The records below hold pictures; please leave those out and retype the rest exactly.

*** SOURCE DATA Section Begins ***

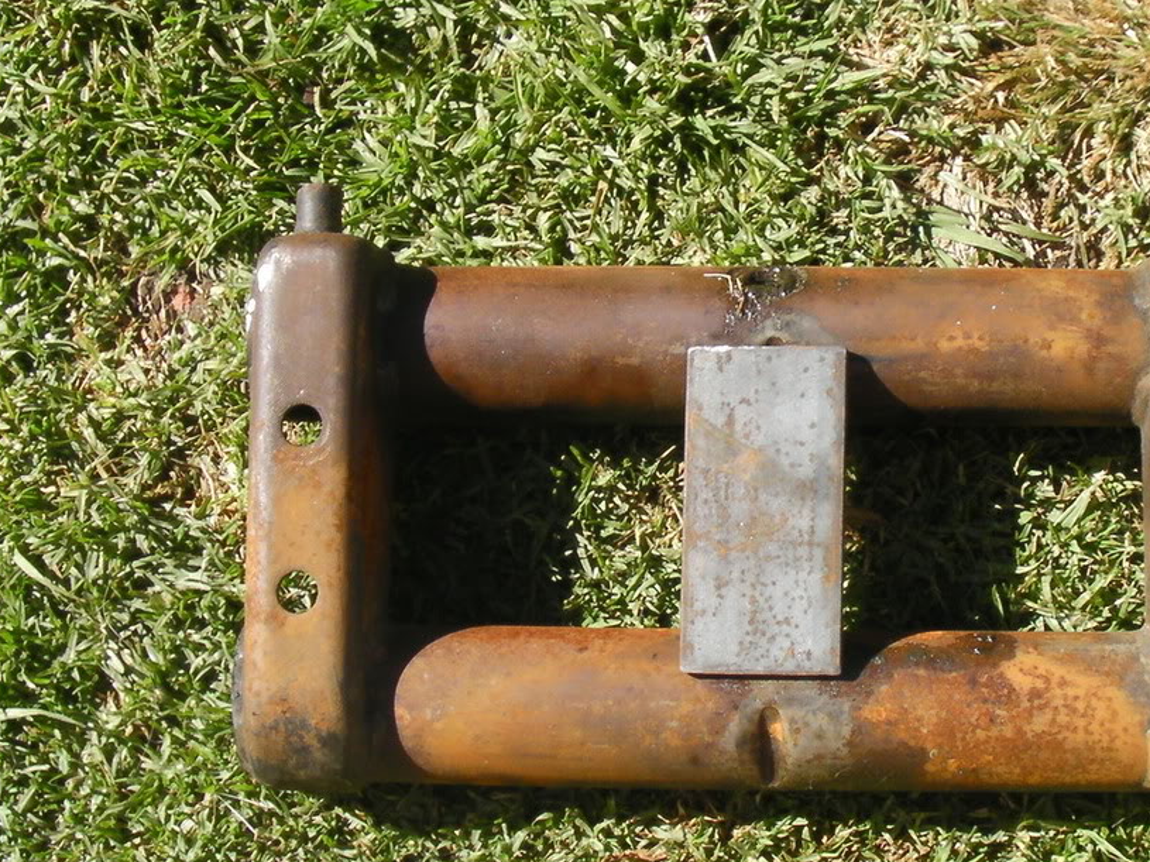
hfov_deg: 27.5
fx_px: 2325
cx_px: 815
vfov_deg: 21.0
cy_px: 444
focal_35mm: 70
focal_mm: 6.3
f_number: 3.5
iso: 50
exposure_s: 1/228
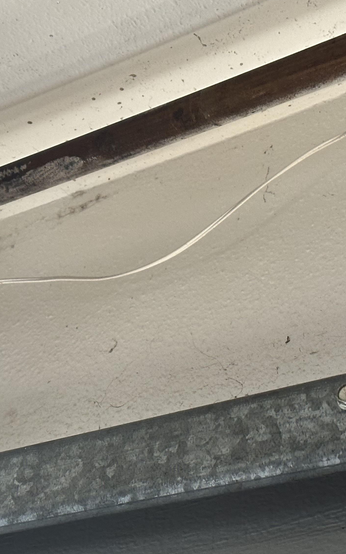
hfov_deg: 14.3
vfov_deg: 22.7
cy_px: 341
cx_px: 98
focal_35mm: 91
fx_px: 1373
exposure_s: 1/40
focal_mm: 6.86
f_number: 1.78
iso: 200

*** SOURCE DATA Section Ends ***

**SOLUTION BELOW:**
hfov_deg: 27.5
fx_px: 2325
cx_px: 815
vfov_deg: 21.0
cy_px: 444
focal_35mm: 70
focal_mm: 6.3
f_number: 3.5
iso: 50
exposure_s: 1/228
hfov_deg: 14.3
vfov_deg: 22.7
cy_px: 341
cx_px: 98
focal_35mm: 91
fx_px: 1373
exposure_s: 1/40
focal_mm: 6.86
f_number: 1.78
iso: 200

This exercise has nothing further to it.